2022

Crítica : Orquestra Assinfônica Fotossintética

No homem, tudo é natural e tudo é fabricado, como se quiser, no sentido em que não há uma só palavra, uma só conduta que não deva algo ao ser simplesmente biológico – e que ao mesmo tempo não se furte à simplicidade da vida animal.

Maurice Merleau-Ponty1

É comum pensarmos os conceitos de natureza e cultura como díspares. A modernidade se pauta pela dicotomia dessa ideia, como se a partir da construção de algo que nos alimenta intelectualmente nos distanciássemos de nossa origem como seres que constituem o meio ambiente. Afinal, no comportamento animal, os signos permanecem sempre sinais e não se tornam jamais símbolos2. Como afirma o filósofo francês Merleau-Ponty, somos uma junção do natural e cultural e isso talvez seja a singularidade e, porque não, a potência e o assombro do Homo sapiens. É sobre a afluência desses dois territórios que se trata a obra do artista libanês radicado no Brasil, Camille Kachani, e que transborda para a exposição Orquestra Assinfônica Fotossintética, em cartaz na Zipper Galeria.

O processo de transformação da natureza em cultura e do retorno inevitável da cultura à natureza está no cerne da pesquisa do artista visual, que movimenta sua criação a fim de questionar de forma poética as diferentes visões sobre essa espécie de ciclo vital. Tal indagação percorre também as paisagens sonoras que Kachani sugere ao espectador ao colocar uma orquestra silenciosa em meio ao espaço expositivo. Os instrumentos eleitos cuidadosamente pelo artista são mutantes em um futuro distópico – ou será que poderia se dizer utópico?

A tridimensionalidade de suas obras – vale lembrar que, apesar da afinidade anteriormente expressa pela pintura e fotografia, Kachani deu-se na produção contemporânea já diretamente no universo escultórico – foi sendo desenhada a partir da apropriação de tais objetos sonoros. Em um profundo estudo de sua fisiologia, nascem figuras que mimetizam tal artesania em plena metamorfose. Entre cordas, volutas, estandartes e teclas, nascem ramos, flores, folhas e indícios da vida animal, como um despretensioso ninho de pássaro em uma das cavidades de um trombone. A sensação de se escutar a musicalidade delas coloca o corpo humano em alerta, mesmo pela evidência que nos propicia o objeto de estarmos longe do momento em que a peça deixou de ser tocada. Quem agora penetra em tal musicalidade são aquelas que nos permitem a sobrevivência na Terra tal qual conhecemos.
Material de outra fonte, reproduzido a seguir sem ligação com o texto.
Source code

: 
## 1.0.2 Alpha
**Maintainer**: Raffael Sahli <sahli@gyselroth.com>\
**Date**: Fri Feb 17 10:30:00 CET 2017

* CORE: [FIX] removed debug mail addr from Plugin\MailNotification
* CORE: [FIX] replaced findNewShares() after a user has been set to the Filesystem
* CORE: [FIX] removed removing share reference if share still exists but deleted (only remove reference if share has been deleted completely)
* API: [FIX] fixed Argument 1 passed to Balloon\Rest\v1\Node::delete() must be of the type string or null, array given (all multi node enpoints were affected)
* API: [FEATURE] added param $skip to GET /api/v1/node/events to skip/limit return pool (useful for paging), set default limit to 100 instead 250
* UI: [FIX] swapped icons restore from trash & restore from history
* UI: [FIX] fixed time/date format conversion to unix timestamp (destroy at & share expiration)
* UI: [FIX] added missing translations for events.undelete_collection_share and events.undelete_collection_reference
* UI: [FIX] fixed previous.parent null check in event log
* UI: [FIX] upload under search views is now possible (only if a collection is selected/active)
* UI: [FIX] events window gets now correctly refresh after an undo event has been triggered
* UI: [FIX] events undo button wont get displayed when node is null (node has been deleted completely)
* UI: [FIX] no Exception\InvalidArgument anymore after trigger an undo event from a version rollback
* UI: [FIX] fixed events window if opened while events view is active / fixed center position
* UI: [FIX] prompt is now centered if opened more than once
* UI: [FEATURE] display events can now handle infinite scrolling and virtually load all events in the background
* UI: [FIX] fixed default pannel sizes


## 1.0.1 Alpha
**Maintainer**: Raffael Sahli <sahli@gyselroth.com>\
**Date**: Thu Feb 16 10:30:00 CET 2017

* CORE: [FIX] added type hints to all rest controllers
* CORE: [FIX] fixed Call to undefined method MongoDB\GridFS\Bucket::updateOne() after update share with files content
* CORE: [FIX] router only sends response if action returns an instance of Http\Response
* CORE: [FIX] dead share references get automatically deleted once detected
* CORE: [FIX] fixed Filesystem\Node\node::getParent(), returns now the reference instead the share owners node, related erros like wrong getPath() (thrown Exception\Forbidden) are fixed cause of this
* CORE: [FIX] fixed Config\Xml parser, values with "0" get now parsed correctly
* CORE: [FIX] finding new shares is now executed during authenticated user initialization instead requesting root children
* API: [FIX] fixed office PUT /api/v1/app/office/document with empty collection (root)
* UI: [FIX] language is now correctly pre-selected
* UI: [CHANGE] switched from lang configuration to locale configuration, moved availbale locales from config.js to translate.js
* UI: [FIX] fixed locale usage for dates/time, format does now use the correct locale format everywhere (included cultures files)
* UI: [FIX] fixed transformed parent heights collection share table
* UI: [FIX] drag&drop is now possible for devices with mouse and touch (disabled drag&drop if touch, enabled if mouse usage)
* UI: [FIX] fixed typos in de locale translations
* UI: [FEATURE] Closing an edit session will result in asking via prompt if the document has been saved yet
Por entre veios, galhos e seu pulsante verde realizam a tão estudada magia da fotossíntese permitindo assim, e apenas dessa forma, que oxigênio e luz ajam de forma exuberante, dedilhando suas entranhas. A sonoridade que elas nos causam é a fonte de nossa própria existência, já que não existem seres humanos sem o reino vegetal, nem cultura sem natureza. Já diria o compositor, pianista e maestro russo Igor Stravinsky que “um bom compositor não imita, ele rouba”. E é disso que se trata tal fusão de Kachani. De um roubo direto da beleza da mais pura expressão cultural pelos meandros da natureza, para onde e tudo sempre volta, em um ciclo inexorável ao eterno retorno.

Ana Carolina Ralston
1 Merleau-Ponty, M. Fenomenologia da Percepção. São Paulo: Martins Fontes, 1999, p. 257.
2 Merleau-Ponty, M. Estruturas de Comportamento. São Paulo: Martins Fontes, 2006, p. 146.